What Do Your Motors Really Do? | Automation.com

What Do Your Motors Really Do?

What Do Your Motors Really Do?

By Markus Brettschneider, ABB Food and Beverage

In 1969, the first home security system was born, consisting of four peepholes and a camera that could be moved to look through any of them, broadcasting the images to a monitor. Nowadays, we can now stream and view a feed of our home security cameras on our mobiles, giving homeowners greater piece of mind. This article explains how food plant managers can add a similar level of connectivity to retrofit most motors with smart sensors to bring their plants to the digital age.

Industry as a whole is utilizing technologies and solutions enabled through the industrial internet of things (IIoT). Gartner predicts that 25 billion devices will be connected to the internet of things by 2020, with some agencies predicting even double this amount.

This presents plant managers with a conundrum. Most food manufacturing and processing plants currently have motors powering essential equipment such as mixers, conveyors and packaging machines. These motors are just motors and do not play in the same league as the other intelligent devices in their factories.

With years of service often left in the motors, it’s difficult for plant managers to justify replacing motors that work effectively for the sake of an upgrade with any smart features. However, there are alternatives to a complete overhaul in order to connect motors to the IIoT.

Instead of investing in new, more intelligent or smart equipment, plant managers should invest in sensors that provide similar functionality to connected devices. For example, ABB offers smart sensors, which can be fitted to almost any standard low voltage induction motor.

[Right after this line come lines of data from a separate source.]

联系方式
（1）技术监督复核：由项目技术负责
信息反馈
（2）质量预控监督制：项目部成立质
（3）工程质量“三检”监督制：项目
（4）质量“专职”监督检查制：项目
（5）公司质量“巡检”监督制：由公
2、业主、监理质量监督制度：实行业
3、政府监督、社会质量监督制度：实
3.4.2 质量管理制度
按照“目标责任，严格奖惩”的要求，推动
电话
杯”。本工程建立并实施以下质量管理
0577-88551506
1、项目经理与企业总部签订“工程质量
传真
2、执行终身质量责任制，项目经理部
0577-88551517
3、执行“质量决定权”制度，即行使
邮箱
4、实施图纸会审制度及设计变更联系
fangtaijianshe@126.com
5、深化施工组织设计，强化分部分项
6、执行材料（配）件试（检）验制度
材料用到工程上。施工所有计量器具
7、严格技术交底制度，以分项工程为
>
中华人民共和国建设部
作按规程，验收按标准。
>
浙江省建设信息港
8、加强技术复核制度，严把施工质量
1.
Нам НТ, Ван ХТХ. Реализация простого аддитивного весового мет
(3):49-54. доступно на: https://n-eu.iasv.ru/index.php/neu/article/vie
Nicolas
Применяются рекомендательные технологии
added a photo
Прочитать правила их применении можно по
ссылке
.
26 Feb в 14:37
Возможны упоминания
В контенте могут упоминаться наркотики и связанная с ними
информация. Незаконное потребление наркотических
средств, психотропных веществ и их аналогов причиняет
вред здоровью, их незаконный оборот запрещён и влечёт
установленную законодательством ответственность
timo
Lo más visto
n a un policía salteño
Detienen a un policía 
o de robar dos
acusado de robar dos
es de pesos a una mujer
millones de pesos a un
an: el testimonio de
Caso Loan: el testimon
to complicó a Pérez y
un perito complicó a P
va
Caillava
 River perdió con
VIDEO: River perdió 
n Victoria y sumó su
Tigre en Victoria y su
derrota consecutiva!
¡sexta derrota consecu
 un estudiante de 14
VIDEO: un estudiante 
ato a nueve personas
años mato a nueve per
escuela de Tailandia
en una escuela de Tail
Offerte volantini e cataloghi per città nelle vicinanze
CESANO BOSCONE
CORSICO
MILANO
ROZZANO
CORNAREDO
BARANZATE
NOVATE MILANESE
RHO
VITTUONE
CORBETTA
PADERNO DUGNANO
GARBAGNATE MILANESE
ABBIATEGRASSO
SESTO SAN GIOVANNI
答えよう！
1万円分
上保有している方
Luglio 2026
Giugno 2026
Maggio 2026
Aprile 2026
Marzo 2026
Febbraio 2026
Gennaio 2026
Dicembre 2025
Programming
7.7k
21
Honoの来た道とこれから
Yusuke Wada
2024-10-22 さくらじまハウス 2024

By using sensors that feed performance data to the cloud through a smartphone or gateway solution to a secure server, plant managers can bring their motors up to date with the IIoT. This data gives plant managers a full picture — even on mobile devices — of how their motors are working, without having to carry out dangerous hands-on monitoring. Plant managers can then carry out condition based or predictive maintenance, rather than periodic maintenance.

Using the right method to monitor motor condition, enables plant managers to reduce unplanned downtime by up to 70 per cent. This is particularly important in the food and beverage industry, where even a short downtime can be extremely costly. Infrastructure failures in this industry cost up to $75,000 per hour and have a serious impact on seasonally produced items such as sugar. This is a cost that plant managers can avoid by using the right performance insight and awareness.

An increased awareness of the condition of any motor also leads to a better awareness of how an entire system is performing. For example, a motor overheating or burning out may indicate a problem elsewhere in the production line, such as a line moving too fast and producing waste. Eliminating this problem could improve energy efficiency by up to ten per cent.

Motors, the heart of the food and beverage plant, don’t have to be left behind in the age of the IIoT. Just like a home security camera being connected to your mobile phone, a smart sensor could give a motor a new lease of life, making it perform as an integral part of the data-rich factory and providing all the additional benefits that this creates.